KKN di Desa Penari ini dibuka dengan Nur, Ayu dan saudaranya yang tengah mengunjungi lokasi tempat KKN yang akan mereka jalani. Namun, sesampainya di desa yang terpencil tersebut, Nur merasakan sesuatu yang aneh di desa tersebut. Kemudian setelah mendapatkan perizinan yang cukup alot tersebut, Nur dan kawan-kawannya berhasil KKN di desa tersebut.

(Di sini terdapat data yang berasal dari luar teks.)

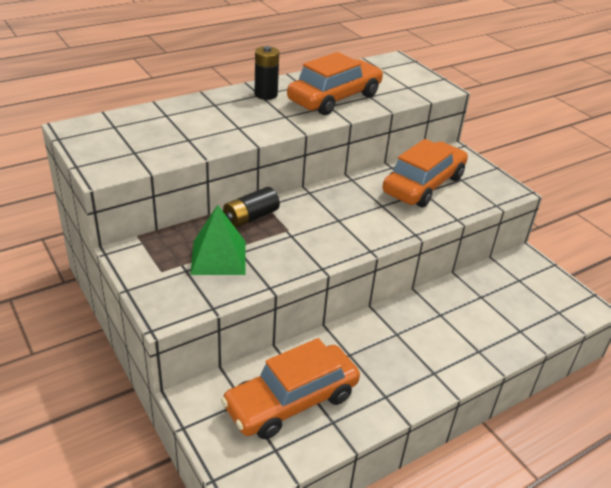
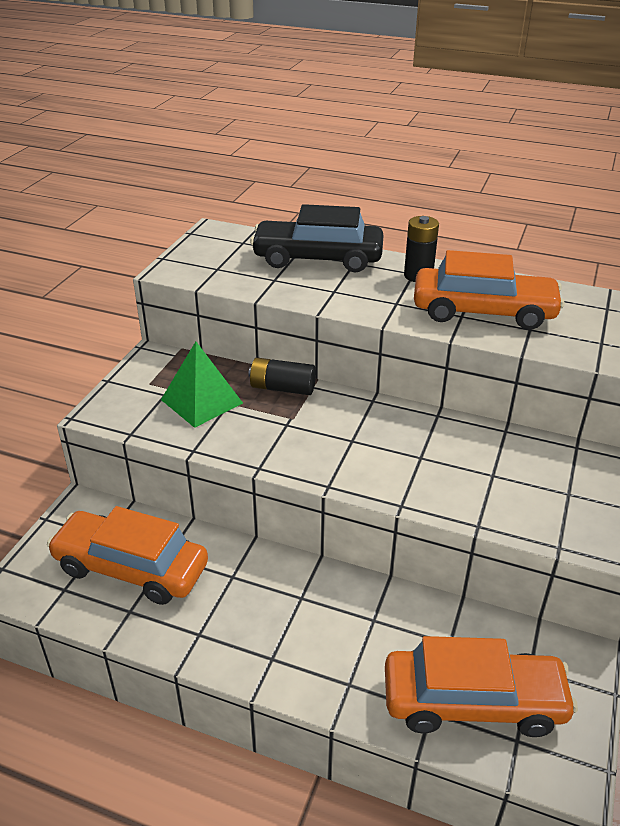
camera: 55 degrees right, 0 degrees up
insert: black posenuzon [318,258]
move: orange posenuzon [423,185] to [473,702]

Desa Misterius yang Terpencil

Film KKN di Desa Penari yang mengusung setting di sebuah desa terpencil di pedalaman hutan, tentunya menjadi suatu konsep yang menarik dan pastinya membutuhkan lokasi syuting yang benar-benar mendukung untuk memaksimalkan kesan mistis dan angker yang ada. Beruntungnya, KKN di desa penari ini memilih lokasi syuting yang terbilang sangat mendukung hal tersebut. Nuansa angker sekaligus mistis yang sudah dibalut sejak pembuka sudah terasa, bahkan tanpa penampakan-penampakan, hanya melihat pepohonan rindang semata, kesan angkernya sudah terasa. Terlebih lagi kita akan melihat selipan-selipan penampakan hantu-hantu yang nantinya akan meneror penonoton, membuat settingnya semakin sangat mendukung.

Terlebih lagi, kesan angker dan mistis tersebut semakin kuat saat tokoh-tokoh tersebut diajak keliling desa oleh Pak Prabu, sembari sekelibat menceritakan apa saja yang ada di desa ini. Kesan misteri pun semakin meningkat tatkala kitra melihat kuburan-kuburan yang dengan anehnya dibalut oleh kain hitam dan tempat-tempat yang tak boleh dimasuki oleh para mahasiswa tersebut. Kemudian kondisi desa yang tak kalah misterius pun semakin menambah misteri dan horor dalam film ini, seperti mengapa desa tersebut didominasi laki-laki dewasa, dan sesajen-sesajen yang ada di sekitaran desa tersebut. Interaksi-interaksi antar penduduk desa dengan para mahasiswa pun menambah kesan ‘tak beres’ pada desa tersebut, dengan gelagatnya yang nampak menyembunyikan sesuatu, hubungan antara warga dan mahasiswa ini membangun suatu misteri yang baik dan menarik.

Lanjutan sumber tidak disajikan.